◆ **Assignment**: Pictures excluded, output the lines of the data below between the one holding "Structures marked on this image (semi-automatic" and the one holding "76, 220, 189)", inclusive, exactly as they stand.

····················

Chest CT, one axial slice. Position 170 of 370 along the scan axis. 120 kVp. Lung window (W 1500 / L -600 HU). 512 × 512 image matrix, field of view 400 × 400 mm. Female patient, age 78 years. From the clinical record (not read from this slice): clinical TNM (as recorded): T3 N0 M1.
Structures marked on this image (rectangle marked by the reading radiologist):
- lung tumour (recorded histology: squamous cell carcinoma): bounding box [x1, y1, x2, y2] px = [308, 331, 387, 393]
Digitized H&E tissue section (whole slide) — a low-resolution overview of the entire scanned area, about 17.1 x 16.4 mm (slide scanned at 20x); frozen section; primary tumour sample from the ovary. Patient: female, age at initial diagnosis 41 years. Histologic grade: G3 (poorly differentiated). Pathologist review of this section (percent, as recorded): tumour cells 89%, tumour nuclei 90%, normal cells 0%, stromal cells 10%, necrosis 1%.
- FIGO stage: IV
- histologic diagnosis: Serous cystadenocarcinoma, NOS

····················

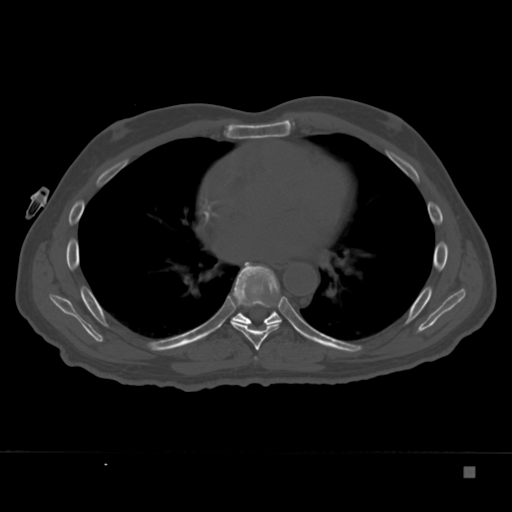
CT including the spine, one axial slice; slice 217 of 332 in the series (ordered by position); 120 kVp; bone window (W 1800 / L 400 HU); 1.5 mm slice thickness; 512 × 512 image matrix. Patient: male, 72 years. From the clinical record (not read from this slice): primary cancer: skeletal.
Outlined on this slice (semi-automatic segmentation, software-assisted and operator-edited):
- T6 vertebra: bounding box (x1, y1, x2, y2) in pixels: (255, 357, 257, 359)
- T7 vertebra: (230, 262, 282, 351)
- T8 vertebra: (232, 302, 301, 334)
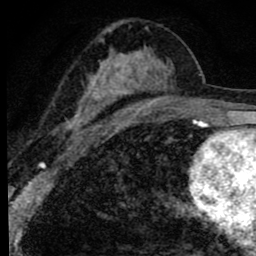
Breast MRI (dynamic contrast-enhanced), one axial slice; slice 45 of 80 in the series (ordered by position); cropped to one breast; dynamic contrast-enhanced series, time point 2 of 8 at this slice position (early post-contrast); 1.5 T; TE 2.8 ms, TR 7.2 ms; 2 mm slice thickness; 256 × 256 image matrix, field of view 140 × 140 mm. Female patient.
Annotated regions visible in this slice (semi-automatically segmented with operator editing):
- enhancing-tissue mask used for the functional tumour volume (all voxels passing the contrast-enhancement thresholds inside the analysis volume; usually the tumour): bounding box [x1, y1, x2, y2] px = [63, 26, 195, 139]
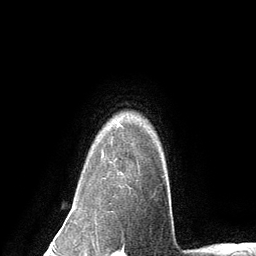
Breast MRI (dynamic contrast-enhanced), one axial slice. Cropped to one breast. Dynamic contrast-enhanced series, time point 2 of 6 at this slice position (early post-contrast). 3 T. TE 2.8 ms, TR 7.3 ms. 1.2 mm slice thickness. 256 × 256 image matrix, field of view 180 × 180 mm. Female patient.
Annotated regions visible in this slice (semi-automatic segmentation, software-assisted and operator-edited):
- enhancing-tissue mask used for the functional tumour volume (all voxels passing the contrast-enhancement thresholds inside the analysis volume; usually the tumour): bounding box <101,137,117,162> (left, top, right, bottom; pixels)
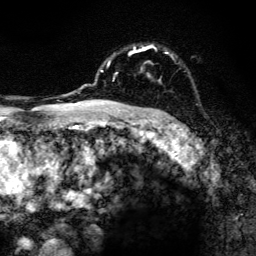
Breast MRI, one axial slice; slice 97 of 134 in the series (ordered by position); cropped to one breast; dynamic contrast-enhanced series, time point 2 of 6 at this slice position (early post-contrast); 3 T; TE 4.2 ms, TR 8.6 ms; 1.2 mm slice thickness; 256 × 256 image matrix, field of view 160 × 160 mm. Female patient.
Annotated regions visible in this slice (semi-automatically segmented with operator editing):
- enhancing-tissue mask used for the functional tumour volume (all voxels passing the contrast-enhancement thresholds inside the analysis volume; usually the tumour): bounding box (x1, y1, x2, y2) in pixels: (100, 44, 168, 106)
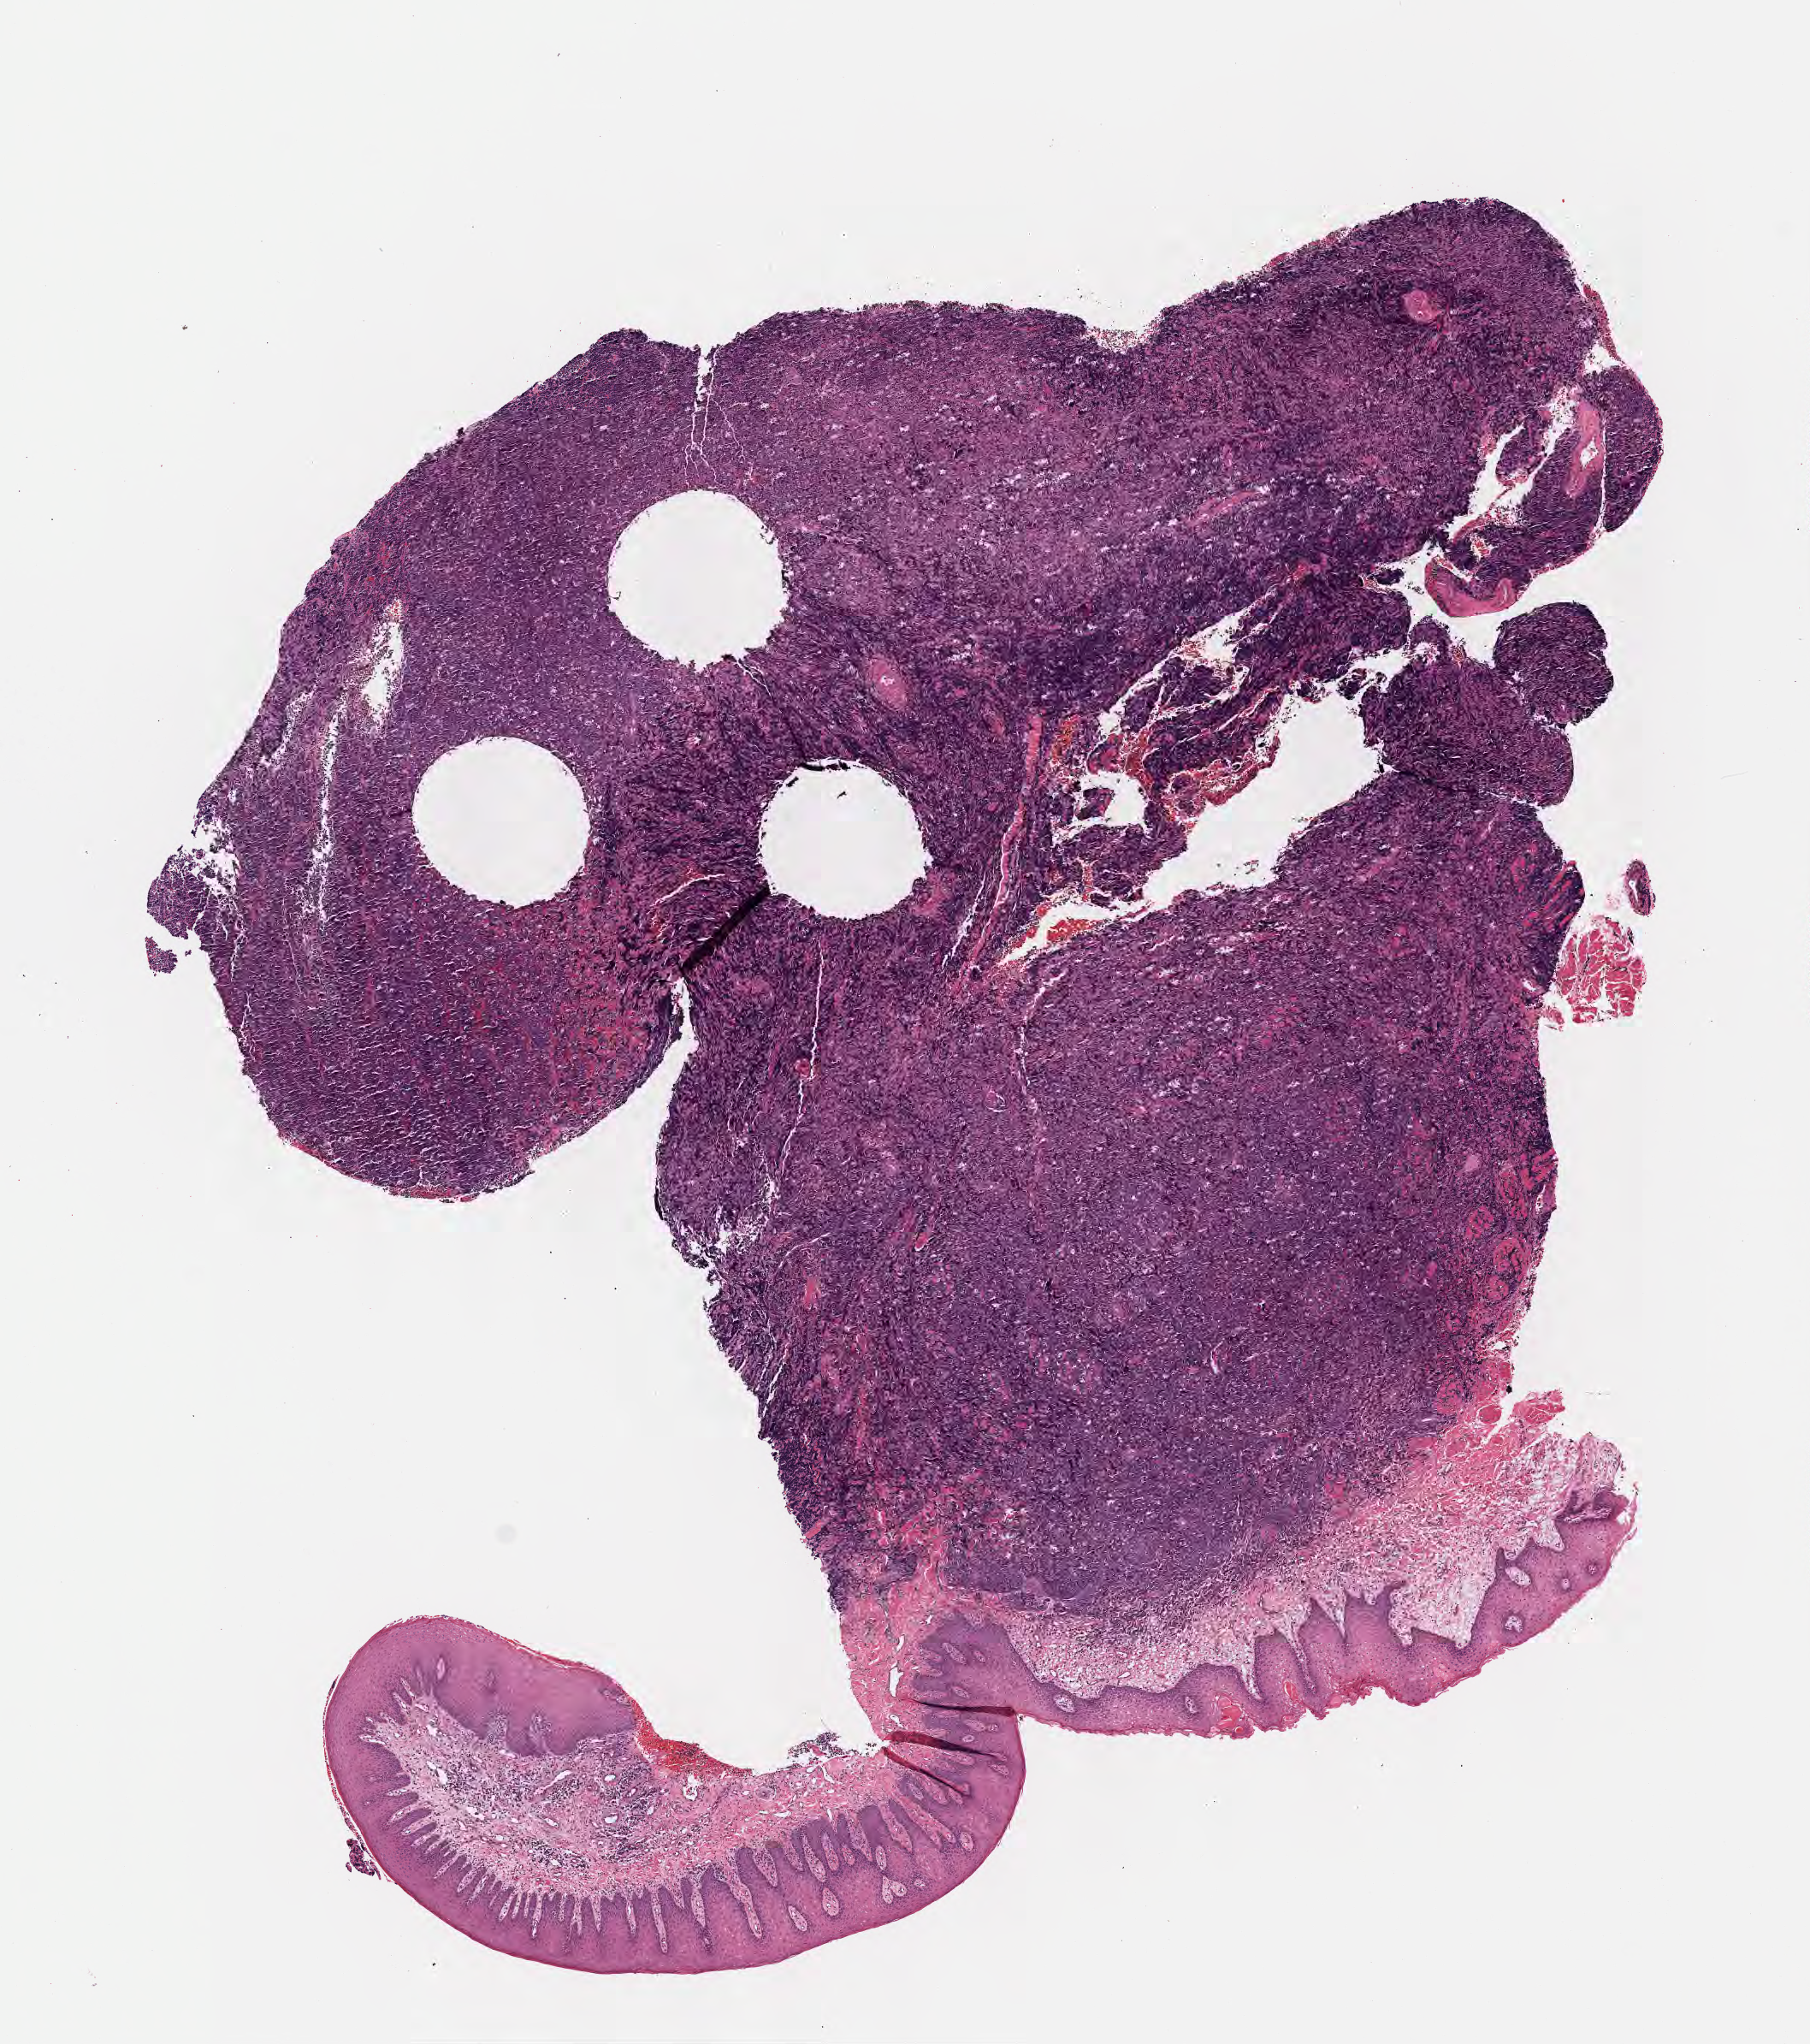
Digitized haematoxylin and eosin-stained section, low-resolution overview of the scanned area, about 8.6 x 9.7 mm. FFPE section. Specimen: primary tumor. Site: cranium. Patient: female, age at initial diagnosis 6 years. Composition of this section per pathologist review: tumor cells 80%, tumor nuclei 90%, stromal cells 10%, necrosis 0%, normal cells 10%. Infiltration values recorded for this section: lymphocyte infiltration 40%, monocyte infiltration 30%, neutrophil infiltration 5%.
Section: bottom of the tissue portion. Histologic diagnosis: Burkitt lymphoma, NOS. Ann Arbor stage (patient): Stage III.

····················

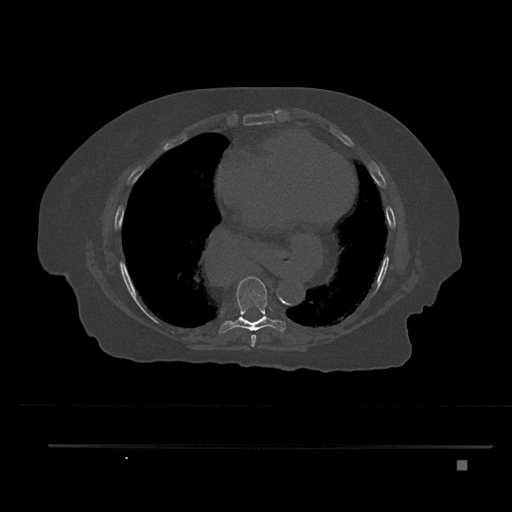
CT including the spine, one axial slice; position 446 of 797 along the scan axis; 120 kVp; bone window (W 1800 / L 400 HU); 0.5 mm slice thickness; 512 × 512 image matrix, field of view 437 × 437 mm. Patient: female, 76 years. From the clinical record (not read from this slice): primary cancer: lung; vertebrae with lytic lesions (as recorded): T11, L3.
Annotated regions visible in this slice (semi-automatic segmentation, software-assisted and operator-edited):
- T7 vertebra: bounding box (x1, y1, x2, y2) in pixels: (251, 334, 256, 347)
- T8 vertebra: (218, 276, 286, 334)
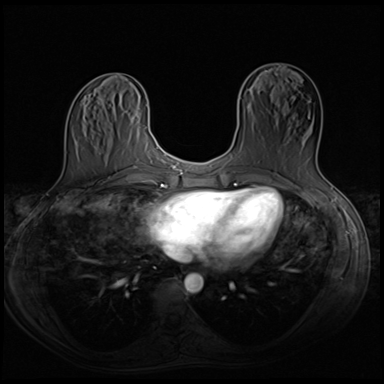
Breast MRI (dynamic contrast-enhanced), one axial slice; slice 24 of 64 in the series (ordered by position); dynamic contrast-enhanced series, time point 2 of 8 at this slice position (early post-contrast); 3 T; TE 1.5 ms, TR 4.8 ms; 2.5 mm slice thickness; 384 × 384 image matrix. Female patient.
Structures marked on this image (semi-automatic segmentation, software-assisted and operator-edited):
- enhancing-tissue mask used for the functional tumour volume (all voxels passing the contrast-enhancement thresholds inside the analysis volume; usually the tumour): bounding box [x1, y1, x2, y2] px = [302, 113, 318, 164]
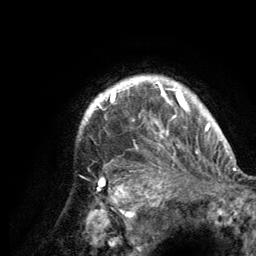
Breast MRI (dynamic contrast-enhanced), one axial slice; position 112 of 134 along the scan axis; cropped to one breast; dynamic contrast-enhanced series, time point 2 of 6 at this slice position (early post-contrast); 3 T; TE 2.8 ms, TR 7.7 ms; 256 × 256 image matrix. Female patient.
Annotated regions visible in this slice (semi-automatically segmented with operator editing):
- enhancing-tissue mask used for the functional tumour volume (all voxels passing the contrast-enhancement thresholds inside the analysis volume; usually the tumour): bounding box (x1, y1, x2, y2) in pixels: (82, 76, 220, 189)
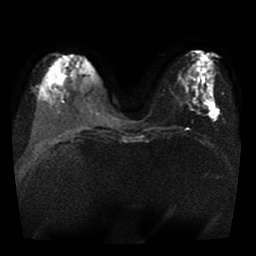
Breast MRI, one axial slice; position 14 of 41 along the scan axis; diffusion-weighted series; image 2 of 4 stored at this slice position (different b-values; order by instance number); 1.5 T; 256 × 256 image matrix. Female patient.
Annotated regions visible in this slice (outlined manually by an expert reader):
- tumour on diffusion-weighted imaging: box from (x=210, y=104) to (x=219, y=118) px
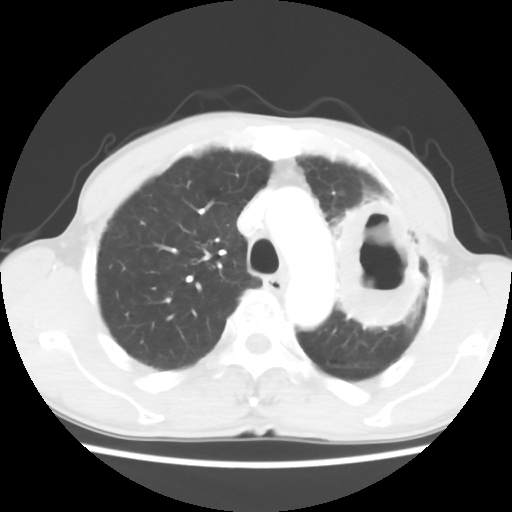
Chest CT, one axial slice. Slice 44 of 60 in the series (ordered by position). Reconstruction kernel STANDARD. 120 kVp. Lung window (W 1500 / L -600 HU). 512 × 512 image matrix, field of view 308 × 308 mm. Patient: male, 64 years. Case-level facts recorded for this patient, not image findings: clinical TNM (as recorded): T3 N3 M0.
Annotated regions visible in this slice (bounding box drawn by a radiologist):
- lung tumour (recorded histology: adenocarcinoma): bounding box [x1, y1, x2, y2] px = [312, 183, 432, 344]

····················

◆ **Finished task**:
Structures marked on this image (semi-automatic segmentation, software-assisted and operator-edited):
- enhancing-tissue mask used for the functional tumour volume (all voxels passing the contrast-enhancement thresholds inside the analysis volume; usually the tumour): bounding box [x1, y1, x2, y2] px = [302, 113, 318, 164]
Breast MRI (dynamic contrast-enhanced), one axial slice; position 112 of 134 along the scan axis; cropped to one breast; dynamic contrast-enhanced series, time point 2 of 6 at this slice position (early post-contrast); 3 T; TE 2.8 ms, TR 7.7 ms; 256 × 256 image matrix. Female patient.
Annotated regions visible in this slice (semi-automatically segmented with operator editing):
- enhancing-tissue mask used for the functional tumour volume (all voxels passing the contrast-enhancement thresholds inside the analysis volume; usually the tumour): bounding box (x1, y1, x2, y2) in pixels: (82, 76, 220, 189)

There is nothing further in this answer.